On Wed, Feb 18, 2026 at 04:17:23AM +0000, Michael Kelley wrote:
> From: Anirudh Rayabharam <anirudh@anirudhrb.com> Sent: Wednesday, February 11, 2026 9:07 AM
> > 
> > Rename mshv_synic_init() to mshv_synic_cpu_init() and
> > mshv_synic_cleanup() to mshv_synic_cpu_exit() to better reflect that
> > these functions handle per-cpu synic setup and teardown.
> > 
> > Use mshv_synic_init/cleanup() to perform init/cleanup that is not per-cpu.
> > Move all the synic related setup from mshv_parent_partition_init.
> > 
> > Move the reboot notifier to mshv_synic.c because it currently only
> > operates on the synic cpuhp state.
> > 
> > Move out synic_pages from the global mshv_root since it's use is now
> 
> s/it's/its/
> 
> > completely local to mshv_synic.c.
> > 
> > This is in preparation for the next patch which will add more stuff to
> > mshv_synic_init().
> > 
> > No functional change.
> > 
> > Signed-off-by: Anirudh Rayabharam (Microsoft) <anirudh@anirudhrb.com>
> > ---
> >  drivers/hv/mshv_root.h      |  5 ++-
> >  drivers/hv/mshv_root_main.c | 59 +++++-------------------------
> >  drivers/hv/mshv_synic.c     | 71 +++++++++++++++++++++++++++++++++----
> >  3 files changed, 75 insertions(+), 60 deletions(-)

§

Exercise tasks:
1) According to the patch description, what new name does mshv_synic_cleanup() get?
2) Using the patch description, explain why the reboot notifier is moved to mshv_synic.c.

Data excerpts:
§

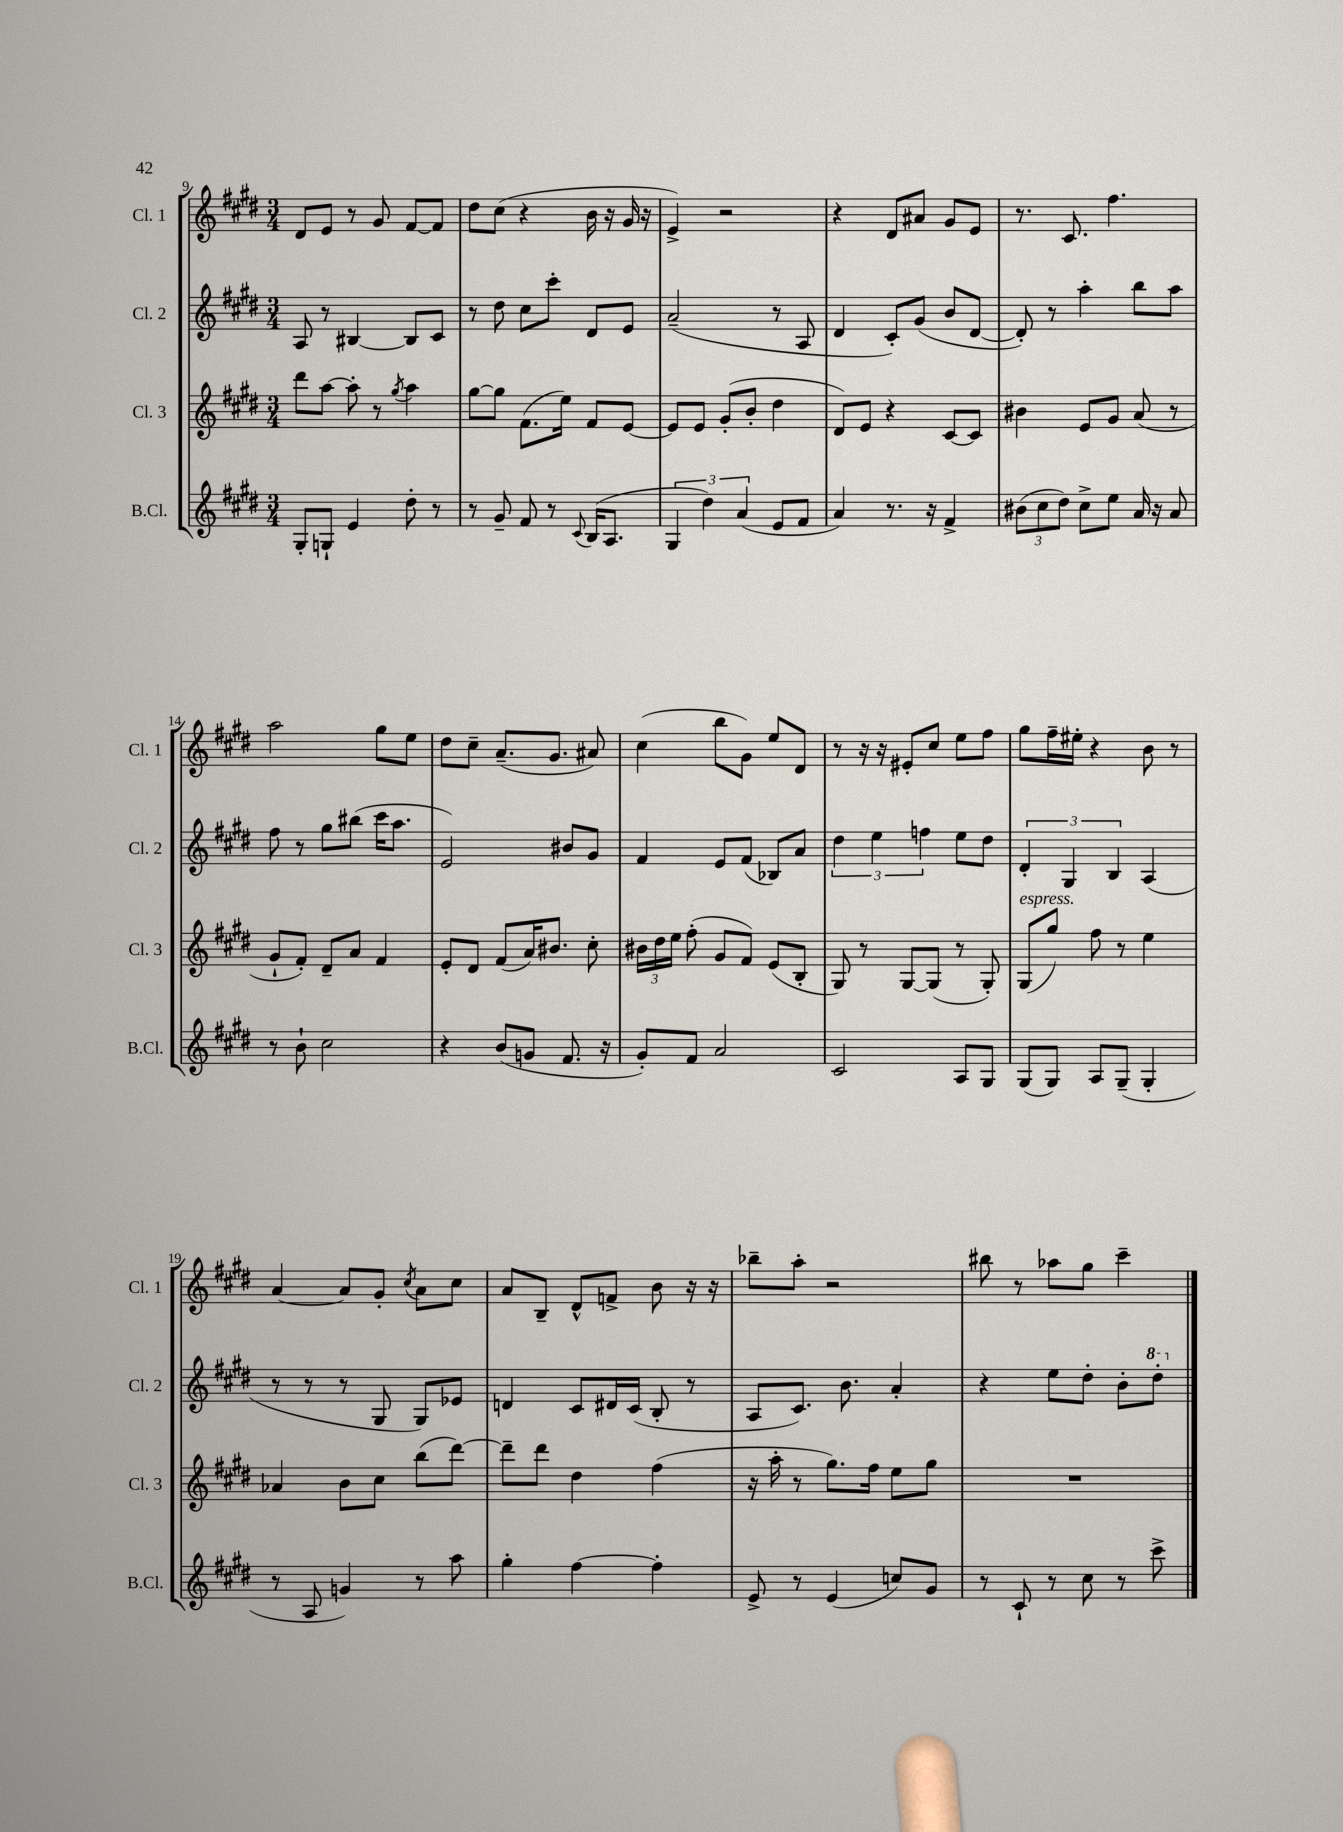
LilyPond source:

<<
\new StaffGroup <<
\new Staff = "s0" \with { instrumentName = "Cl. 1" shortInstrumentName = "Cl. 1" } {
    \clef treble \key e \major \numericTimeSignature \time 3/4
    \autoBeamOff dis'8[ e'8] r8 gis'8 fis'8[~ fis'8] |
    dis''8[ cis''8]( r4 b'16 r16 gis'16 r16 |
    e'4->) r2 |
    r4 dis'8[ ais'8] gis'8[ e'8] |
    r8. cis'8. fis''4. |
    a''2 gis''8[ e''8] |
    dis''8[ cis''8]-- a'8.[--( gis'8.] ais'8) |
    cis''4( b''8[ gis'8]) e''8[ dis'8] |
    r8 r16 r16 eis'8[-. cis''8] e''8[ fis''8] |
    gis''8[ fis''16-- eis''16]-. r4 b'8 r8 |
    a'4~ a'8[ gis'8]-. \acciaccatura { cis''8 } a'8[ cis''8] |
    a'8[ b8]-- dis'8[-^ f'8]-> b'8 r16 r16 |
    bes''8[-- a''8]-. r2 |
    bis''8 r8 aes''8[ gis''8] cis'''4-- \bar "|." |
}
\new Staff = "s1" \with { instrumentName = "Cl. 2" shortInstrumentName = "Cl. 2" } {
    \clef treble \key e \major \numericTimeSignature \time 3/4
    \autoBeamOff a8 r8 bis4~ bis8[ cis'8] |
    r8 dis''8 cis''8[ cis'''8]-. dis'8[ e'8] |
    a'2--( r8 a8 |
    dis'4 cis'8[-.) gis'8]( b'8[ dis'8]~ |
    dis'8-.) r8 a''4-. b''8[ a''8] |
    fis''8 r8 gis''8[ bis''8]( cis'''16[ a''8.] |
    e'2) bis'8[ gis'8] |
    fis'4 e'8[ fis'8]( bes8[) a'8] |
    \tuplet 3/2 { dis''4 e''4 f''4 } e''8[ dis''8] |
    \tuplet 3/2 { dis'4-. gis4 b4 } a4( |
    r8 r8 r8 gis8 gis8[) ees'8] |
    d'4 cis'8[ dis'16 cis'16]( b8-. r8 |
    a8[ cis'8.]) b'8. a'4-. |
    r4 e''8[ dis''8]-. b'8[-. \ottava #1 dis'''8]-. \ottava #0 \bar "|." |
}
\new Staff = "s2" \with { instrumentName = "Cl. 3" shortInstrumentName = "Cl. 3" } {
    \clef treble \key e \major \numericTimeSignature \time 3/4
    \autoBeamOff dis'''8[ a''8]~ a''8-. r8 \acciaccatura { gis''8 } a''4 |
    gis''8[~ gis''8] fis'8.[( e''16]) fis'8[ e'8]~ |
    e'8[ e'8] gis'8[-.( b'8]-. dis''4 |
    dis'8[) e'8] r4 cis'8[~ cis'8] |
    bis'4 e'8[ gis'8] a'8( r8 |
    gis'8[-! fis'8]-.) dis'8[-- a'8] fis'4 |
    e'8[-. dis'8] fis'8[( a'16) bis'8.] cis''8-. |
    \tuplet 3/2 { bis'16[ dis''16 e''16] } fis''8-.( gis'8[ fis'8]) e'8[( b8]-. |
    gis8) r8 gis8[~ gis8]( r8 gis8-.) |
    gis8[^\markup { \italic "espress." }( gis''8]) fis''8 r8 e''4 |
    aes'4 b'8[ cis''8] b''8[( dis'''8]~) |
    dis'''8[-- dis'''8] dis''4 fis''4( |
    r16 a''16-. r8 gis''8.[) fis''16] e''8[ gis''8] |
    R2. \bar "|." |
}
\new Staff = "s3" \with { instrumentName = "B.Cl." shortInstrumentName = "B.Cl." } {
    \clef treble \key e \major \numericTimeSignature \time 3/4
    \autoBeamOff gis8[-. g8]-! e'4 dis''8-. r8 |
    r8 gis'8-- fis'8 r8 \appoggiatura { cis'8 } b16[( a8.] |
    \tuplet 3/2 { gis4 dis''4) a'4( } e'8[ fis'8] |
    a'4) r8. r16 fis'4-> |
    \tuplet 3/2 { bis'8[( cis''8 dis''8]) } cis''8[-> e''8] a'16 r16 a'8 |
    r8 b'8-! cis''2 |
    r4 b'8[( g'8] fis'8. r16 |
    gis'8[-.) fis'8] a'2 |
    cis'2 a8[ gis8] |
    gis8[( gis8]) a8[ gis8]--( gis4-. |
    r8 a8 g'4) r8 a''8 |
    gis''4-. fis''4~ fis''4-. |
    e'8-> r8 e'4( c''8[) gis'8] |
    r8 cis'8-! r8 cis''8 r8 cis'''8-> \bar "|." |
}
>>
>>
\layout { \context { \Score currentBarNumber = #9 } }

§

Expected outputs:
1) mshv_synic_cpu_exit()

2) It is moved there because it currently operates only on the synic cpuhp state.